> [The task]: Quote from the items below every line from the one with "## Pengajaran" through the one with "### KECERDASAN BUATAN/ARTIFICIAL INTELLIGENCE/Kelas 31", including both of those lines.

> [Provided data]:

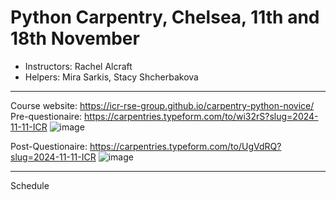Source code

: # Python Carpentry, Chelsea, 11th and 18th November

- Instructors: Rachel Alcraft
- Helpers: Mira Sarkis, Stacy Shcherbakova

---  

Course website: https://icr-rse-group.github.io/carpentry-python-novice/  
Pre-questionaire: https://carpentries.typeform.com/to/wi32rS?slug=2024-11-11-ICR
![image](https://github.com/user-attachments/assets/10ab6b43-968f-443e-9b4c-8619b3f1332f)

Post-Questionaire: https://carpentries.typeform.com/to/UgVdRQ?slug=2024-11-11-ICR
![image](https://github.com/user-attachments/assets/af0f7b3a-fe45-4c6a-9011-387bd61ffe91)


---  

Schedule

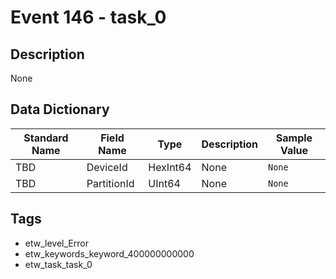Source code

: # Event 146 - task_0

## Description
None

## Data Dictionary
|Standard Name|Field Name|Type|Description|Sample Value|
|---|---|---|---|---|
|TBD|DeviceId|HexInt64|None|`None`|
|TBD|PartitionId|UInt64|None|`None`|

## Tags
* etw_level_Error
* etw_keywords_keyword_400000000000
* etw_task_task_0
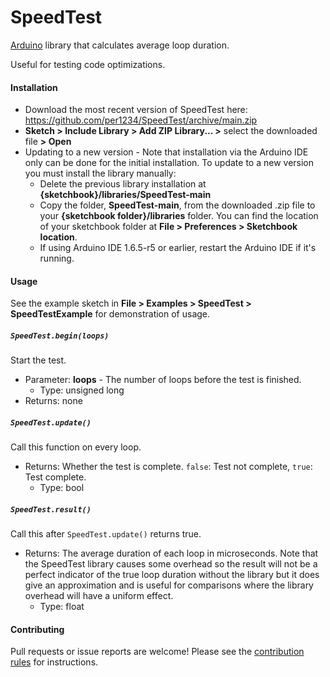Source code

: # SpeedTest

[Arduino](http://arduino.cc) library that calculates average loop duration.

Useful for testing code optimizations.

#### Installation

- Download the most recent version of SpeedTest here: https://github.com/per1234/SpeedTest/archive/main.zip
- **Sketch > Include Library > Add ZIP Library... >** select the downloaded file **> Open**
- Updating to a new version - Note that installation via the Arduino IDE only can be done for the initial installation. To update to a new version you must install the library manually:
  - Delete the previous library installation at **{sketchbook}/libraries/SpeedTest-main**
  - Copy the folder, **SpeedTest-main**, from the downloaded .zip file to your **{sketchbook folder}/libraries** folder. You can find the location of your sketchbook folder at **File > Preferences > Sketchbook location**.
  - If using Arduino IDE 1.6.5-r5 or earlier, restart the Arduino IDE if it's running.

<a id="usage"></a>

#### Usage

See the example sketch in **File > Examples > SpeedTest > SpeedTestExample** for demonstration of usage.

##### `SpeedTest.begin(loops)`

Start the test.

- Parameter: **loops** - The number of loops before the test is finished.
  - Type: unsigned long
- Returns: none

##### `SpeedTest.update()`

Call this function on every loop.

- Returns: Whether the test is complete. `false`: Test not complete, `true`: Test complete.
  - Type: bool

##### `SpeedTest.result()`

Call this after `SpeedTest.update()` returns true.

- Returns: The average duration of each loop in microseconds. Note that the SpeedTest library causes some overhead so the result will not be a perfect indicator of the true loop duration without the library but it does give an approximation and is useful for comparisons where the library overhead will have a uniform effect.
  - Type: float

#### Contributing

Pull requests or issue reports are welcome! Please see the [contribution rules](https://github.com/per1234/SpeedTest/blob/main/.github/CONTRIBUTING.md) for instructions.
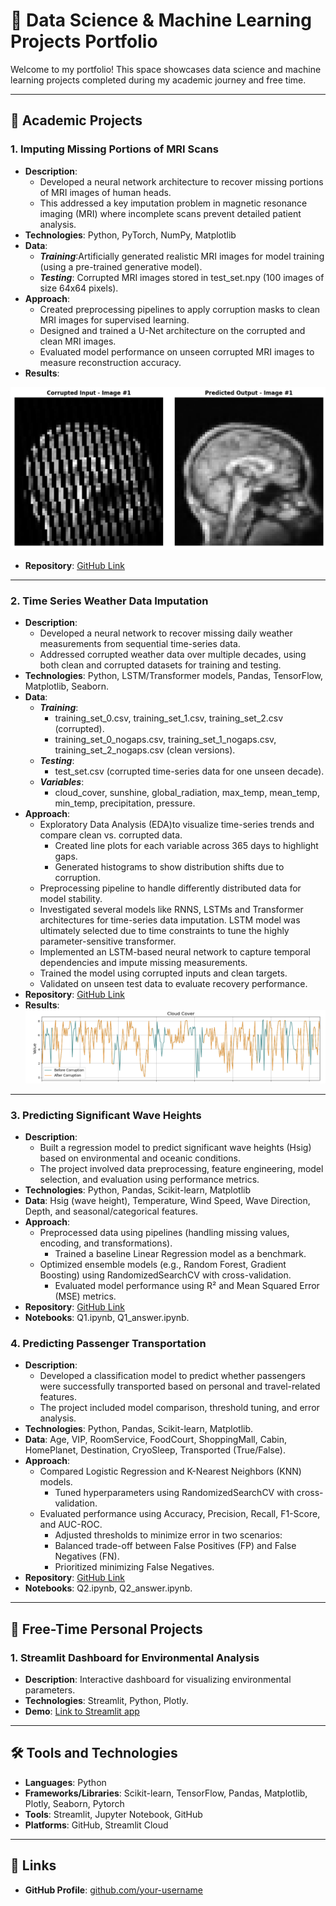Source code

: # 🌟 Data Science & Machine Learning Projects Portfolio

Welcome to my portfolio! This space showcases data science and machine learning projects completed during my academic journey and free time.

---

## 📂 **Academic Projects**

### 1. **Imputing Missing Portions of MRI Scans**
- **Description**:
  - Developed a neural network architecture to recover missing portions of MRI images of human heads.
  - This addressed a key imputation problem in magnetic resonance imaging (MRI) where incomplete scans prevent detailed patient analysis. 
- **Technologies**: Python, PyTorch, NumPy, Matplotlib
- **Data**:
  - ***Training***:Artificially generated realistic MRI images for model training (using a pre-trained generative model).
  - ***Testing***: Corrupted MRI images stored in test_set.npy (100 images of size 64x64 pixels).
- **Approach**:
  - Created preprocessing pipelines to apply corruption masks to clean MRI images for supervised learning.
  - Designed and trained a U-Net architecture on the corrupted and clean MRI images.
  - Evaluated model performance on unseen corrupted MRI images to measure reconstruction accuracy.
- **Results**:  
<img src="images/mri_imputation.png" alt="Corrupted Input vs Predicted Output" width="800">

- **Repository**: [GitHub Link](https://github.com/ese-ada-lovelace-2024/dl-module-coursework-1-esemsc-mi720)

---

### 2. **Time Series Weather Data Imputation**
- **Description**:
  - Developed a neural network to recover missing daily weather measurements from sequential time-series data.
  - Addressed corrupted weather data over multiple decades, using both clean and corrupted datasets for training and testing.
- **Technologies**: Python, LSTM/Transformer models, Pandas, TensorFlow, Matplotlib, Seaborn.
- **Data**:
  - ***Training***:  
    - training_set_0.csv, training_set_1.csv, training_set_2.csv (corrupted).
    - training_set_0_nogaps.csv, training_set_1_nogaps.csv, training_set_2_nogaps.csv (clean versions).
  - ***Testing***:
    - test_set.csv (corrupted time-series data for one unseen decade).
  - ***Variables***:
    - cloud_cover, sunshine, global_radiation, max_temp, mean_temp, min_temp, precipitation, pressure.
- **Approach**:
  - Exploratory Data Analysis (EDA)to visualize time-series trends and compare clean vs. corrupted data.
    - Created line plots for each variable across 365 days to highlight gaps.
    - Generated histograms to show distribution shifts due to corruption.
  - Preprocessing pipeline to handle differently distributed data for model stability.
  - Investigated several models like RNNS, LSTMs and Transformer architectures for time-series data imputation. LSTM model was ultimately selected due to time constraints to tune the highly parameter-sensitive transformer. 
  - Implemented an LSTM-based neural network to capture temporal dependencies and impute missing measurements.
  - Trained the model using corrupted inputs and clean targets.
  - Validated on unseen test data to evaluate recovery performance.
- **Repository**: [GitHub Link](https://github.com/ese-ada-lovelace-2024/dl-module-coursework-2-esemsc-mi720)
- **Results**:
![Time Series Missing Values Imputation - Before and After](images/cloud_cover_time_series.png)

---

### 3. **Predicting Significant Wave Heights**
- **Description**:
  - Built a regression model to predict significant wave heights (Hsig) based on environmental and oceanic conditions.
  - The project involved data preprocessing, feature engineering, model selection, and evaluation using performance metrics. 
- **Technologies**: Python, Pandas, Scikit-learn, Matplotlib
- **Data**: Hsig (wave height), Temperature, Wind Speed, Wave Direction, Depth, and seasonal/categorical features.
- **Approach**:
  - Preprocessed data using pipelines (handling missing values, encoding, and transformations).
	- Trained a baseline Linear Regression model as a benchmark.
  - Optimized ensemble models (e.g., Random Forest, Gradient Boosting) using RandomizedSearchCV with cross-validation.
	- Evaluated model performance using R² and Mean Squared Error (MSE) metrics. 
- **Repository**: [GitHub Link](https://github.com/ese-ada-lovelace-2024/dsml-2024-esemsc-mi720)
- **Notebooks**: Q1.ipynb, Q1_answer.ipynb.

### 4. **Predicting Passenger Transportation**
- **Description**:
  - Developed a classification model to predict whether passengers were successfully transported based on personal and travel-related features.
  - The project included model comparison, threshold tuning, and error analysis. 
- **Technologies**: Python, Pandas, Scikit-learn, Matplotlib.
- **Data**: Age, VIP, RoomService, FoodCourt, ShoppingMall, Cabin, HomePlanet, Destination, CryoSleep, Transported (True/False).
- **Approach**:
  - Compared Logistic Regression and K-Nearest Neighbors (KNN) models.
	- Tuned hyperparameters using RandomizedSearchCV with cross-validation.
  - Evaluated performance using Accuracy, Precision, Recall, F1-Score, and AUC-ROC.
	- Adjusted thresholds to minimize error in two scenarios:
    - Balanced trade-off between False Positives (FP) and False Negatives (FN).
    - Prioritized minimizing False Negatives.
- **Repository**: [GitHub Link](https://github.com/ese-ada-lovelace-2024/dsml-2024-esemsc-mi720)
- **Notebooks**: Q2.ipynb, Q2_answer.ipynb.

---

## 📂 **Free-Time Personal Projects**

### 1. **Streamlit Dashboard for Environmental Analysis**
- **Description**: Interactive dashboard for visualizing environmental parameters.
- **Technologies**: Streamlit, Python, Plotly.
- **Demo**: [Link to Streamlit app](https://link-to-demo)
  

---

## 🛠️ **Tools and Technologies**
- **Languages**: Python
- **Frameworks/Libraries**: Scikit-learn, TensorFlow, Pandas, Matplotlib, Plotly, Seaborn, Pytorch
- **Tools**: Streamlit, Jupyter Notebook, GitHub
- **Platforms**: GitHub, Streamlit Cloud

---

## 🔗 **Links**
- **GitHub Profile**: [github.com/your-username](https://github.com/your-username)
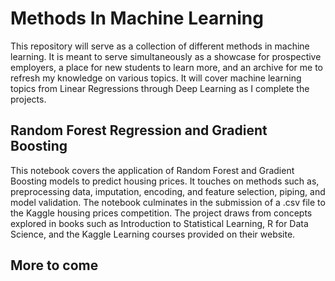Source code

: # Methods In Machine Learning
This repository will serve as a collection of different methods in machine learning. It is meant to serve simultaneously as a showcase for prospective employers, a place for new students to learn more, and an archive for me to refresh my knowledge on various topics. It will cover machine learning topics from Linear Regressions through Deep Learning as I complete the projects.

## Random Forest Regression and Gradient Boosting
This notebook covers the application of Random Forest and Gradient Boosting models to predict housing prices. It touches on methods such as, preprocessing data, imputation, encoding, and feature selection, piping, and model validation. The notebook culminates in the submission of a .csv file to the Kaggle housing prices competition. The project draws from concepts explored in books such as Introduction to Statistical Learning, R for Data Science, and the Kaggle Learning courses provided on their website.

## More to come
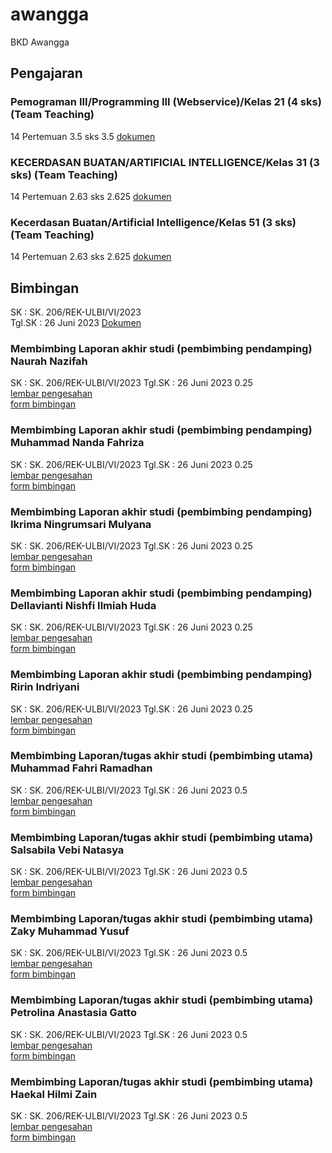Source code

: # awangga

BKD Awangga

## Pengajaran

### Pemograman III/Programming III (Webservice)/Kelas 21 (4 sks) (Team Teaching)

14 Pertemuan 3.5 sks 3.5 [dokumen](./perkuliahan/BAP%20FINAL-21666-WS-2A--NN257L-20222-awangga@ulbi.ac.id.pdf)

### KECERDASAN BUATAN/ARTIFICIAL INTELLIGENCE/Kelas 31 (3 sks) (Team Teaching)

14 Pertemuan 2.63 sks 2.625 [dokumen](./perkuliahan/BAP%20FINAL-21713-AI-3A-NN257L-20222-awangga@ulbi.ac.id.pdf)

### Kecerdasan Buatan/Artificial Intelligence/Kelas 51 (3 sks) (Team Teaching)

14 Pertemuan 2.63 sks 2.625 [dokumen](./perkuliahan/BAP%20FINAL-22037-AI-RPL-NN257L-20222-awangga@ulbi.ac.id.pdf)

## Bimbingan

SK : SK. 206/REK-ULBI/VI/2023  
Tgl.SK : 26 Juni 2023
[Dokumen](./bimbingan/SK%20206_Pembimbing%20TA%20D4%20TI%20Vokasi%20-%20ULBI%20Genap%202022-2023.pdf)

### Membimbing Laporan akhir studi (pembimbing pendamping) Naurah Nazifah

SK : SK. 206/REK-ULBI/VI/2023
Tgl.SK : 26 Juni 2023
0.25  
[lembar pengesahan](./bimbingan/pengesahan-sidang-20222-Naurah-ta.pdf)  
[form bimbingan](./bimbingan/1194028-NN257L-nnaurah998@gmail.com-TUGAS%20AKHIR.pdf)

### Membimbing Laporan akhir studi (pembimbing pendamping) Muhammad Nanda Fahriza

SK : SK. 206/REK-ULBI/VI/2023
Tgl.SK : 26 Juni 2023
0.25  
[lembar pengesahan](./bimbingan/pengesahan-sidang-20222-MuhammadNandaFahriza-ta.pdf)  
[form bimbingan]()

### Membimbing Laporan akhir studi (pembimbing pendamping) Ikrima Ningrumsari Mulyana

SK : SK. 206/REK-ULBI/VI/2023
Tgl.SK : 26 Juni 2023
0.25  
[lembar pengesahan]()  
[form bimbingan]()

### Membimbing Laporan akhir studi (pembimbing pendamping) Dellavianti Nishfi Ilmiah Huda

SK : SK. 206/REK-ULBI/VI/2023
Tgl.SK : 26 Juni 2023
0.25  
[lembar pengesahan](./bimbingan/pengesahan-sidang-20222-Dellavianti-ta.pdf)  
[form bimbingan](./bimbingan/1194070-NN056L-dellaviant456@gmail.com-TUGAS%20AKHIR.pdf)

### Membimbing Laporan akhir studi (pembimbing pendamping) Ririn Indriyani

SK : SK. 206/REK-ULBI/VI/2023
Tgl.SK : 26 Juni 2023
0.25  
[lembar pengesahan](./bimbingan/pengesahan-sidang-20222-Ririn-ta.pdf)  
[form bimbingan]()

### Membimbing Laporan/tugas akhir studi (pembimbing utama) Muhammad Fahri Ramadhan

SK : SK. 206/REK-ULBI/VI/2023
Tgl.SK : 26 Juni 2023
0.5  
[lembar pengesahan]()  
[form bimbingan]()

### Membimbing Laporan/tugas akhir studi (pembimbing utama) Salsabila Vebi Natasya

SK : SK. 206/REK-ULBI/VI/2023
Tgl.SK : 26 Juni 2023
0.5  
[lembar pengesahan](./bimbingan/pengesahan-sidang-20222-Salsabila-ta.pdf)  
[form bimbingan](./bimbingan/1194066-NN257L-salsabilavebinatasya19@gmail.com-TUGAS%20AKHIR.pdf)

### Membimbing Laporan/tugas akhir studi (pembimbing utama) Zaky Muhammad Yusuf

SK : SK. 206/REK-ULBI/VI/2023
Tgl.SK : 26 Juni 2023
0.5  
[lembar pengesahan](./bimbingan/pengesahan-sidang-20222-Zaky-ta.pdf)  
[form bimbingan]()

### Membimbing Laporan/tugas akhir studi (pembimbing utama) Petrolina Anastasia Gatto

SK : SK. 206/REK-ULBI/VI/2023
Tgl.SK : 26 Juni 2023
0.5  
[lembar pengesahan]()  
[form bimbingan]()

### Membimbing Laporan/tugas akhir studi (pembimbing utama) Haekal Hilmi Zain

SK : SK. 206/REK-ULBI/VI/2023
Tgl.SK : 26 Juni 2023
0.5  
[lembar pengesahan](./bimbingan/pengesahan-sidang-20222-Haekal-ta.pdf)  
[form bimbingan]()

> [Answer section]:
## Pengajaran

### Pemograman III/Programming III (Webservice)/Kelas 21 (4 sks) (Team Teaching)

14 Pertemuan 3.5 sks 3.5 [dokumen](./perkuliahan/BAP%20FINAL-21666-WS-2A--NN257L-20222-awangga@ulbi.ac.id.pdf)

### KECERDASAN BUATAN/ARTIFICIAL INTELLIGENCE/Kelas 31 (3 sks) (Team Teaching)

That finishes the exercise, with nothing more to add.